>>>>
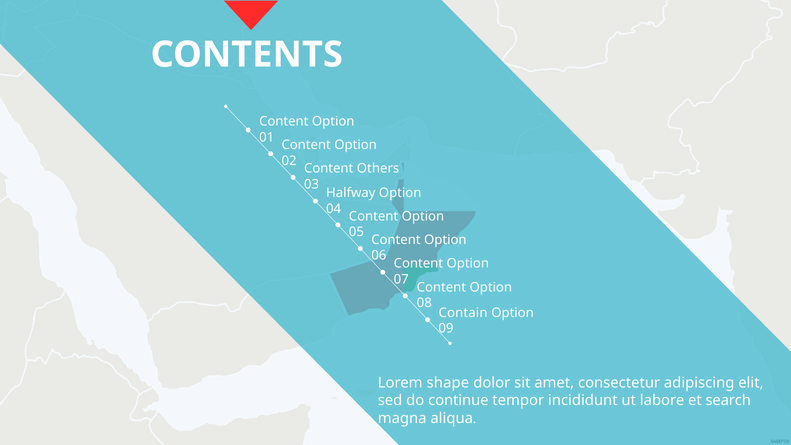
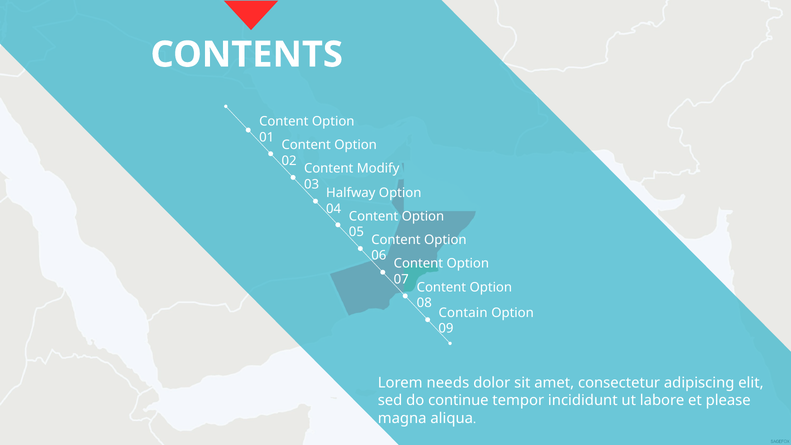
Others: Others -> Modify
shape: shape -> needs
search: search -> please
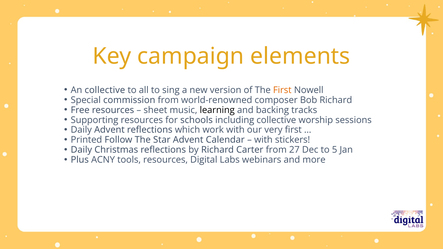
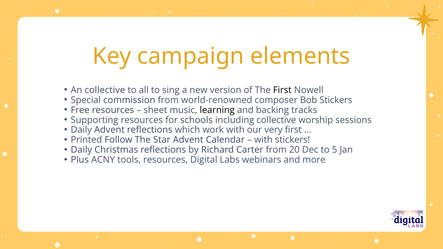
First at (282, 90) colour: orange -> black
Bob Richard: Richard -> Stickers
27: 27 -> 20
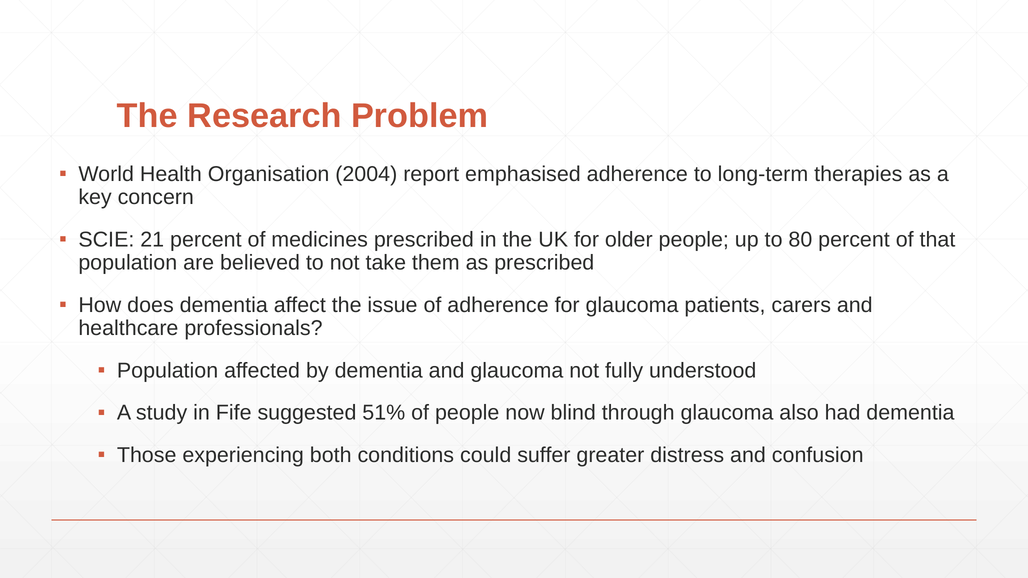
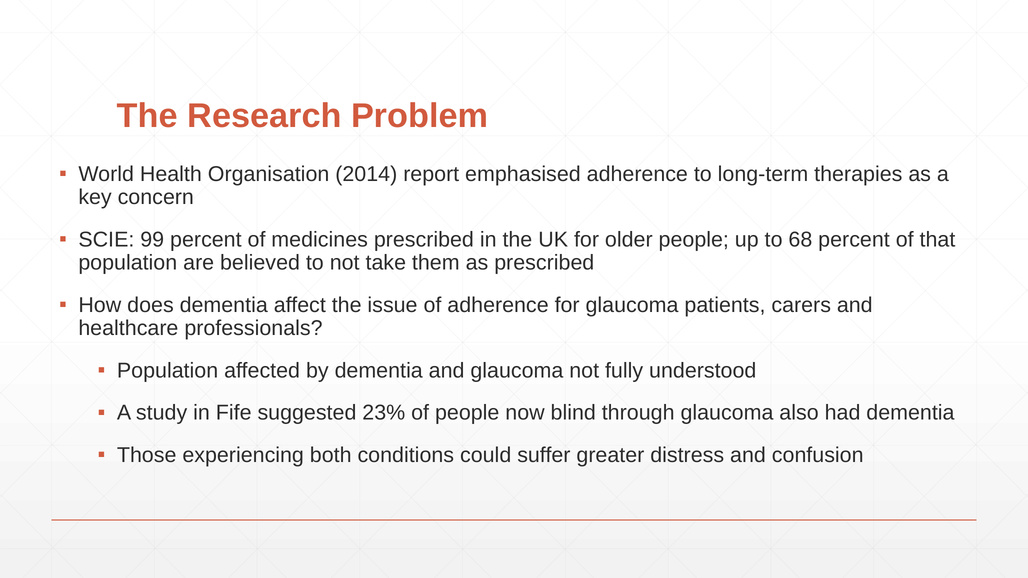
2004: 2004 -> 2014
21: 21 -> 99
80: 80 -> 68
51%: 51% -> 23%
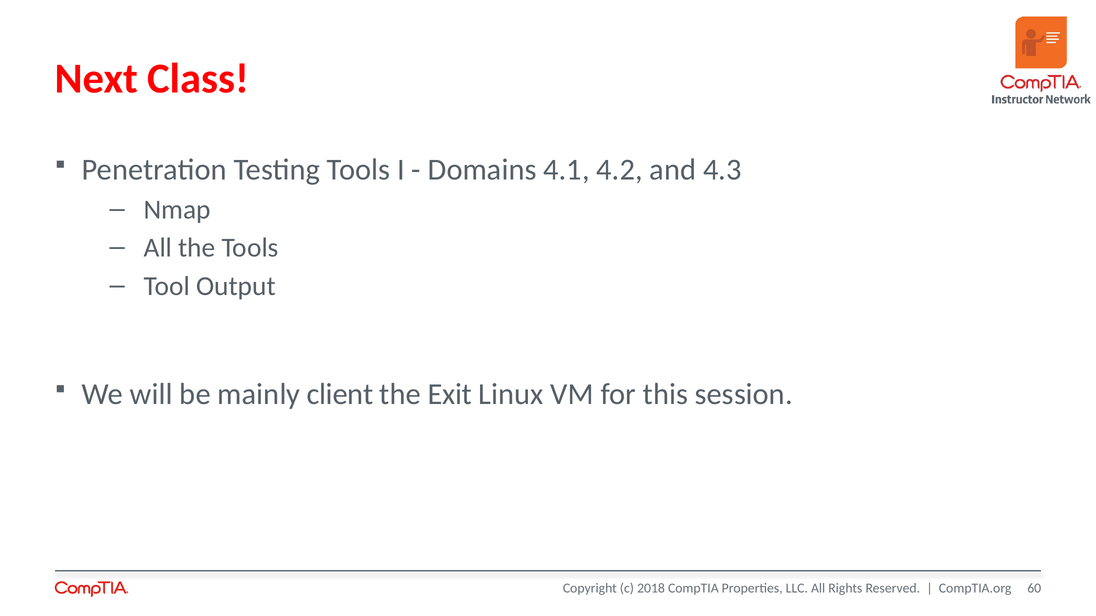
<<<<
**SET PROBLEM**
Write out the difference lines from every entry again, with "colour" renamed to "color" and nothing else changed. Leave the pictures out.

**WRITTEN RESPONSE**
Others: Others -> Modify
shape: shape -> needs
search: search -> please
First at (282, 90) color: orange -> black
Bob Richard: Richard -> Stickers
27: 27 -> 20
2004: 2004 -> 2014
21: 21 -> 99
80: 80 -> 68
51%: 51% -> 23%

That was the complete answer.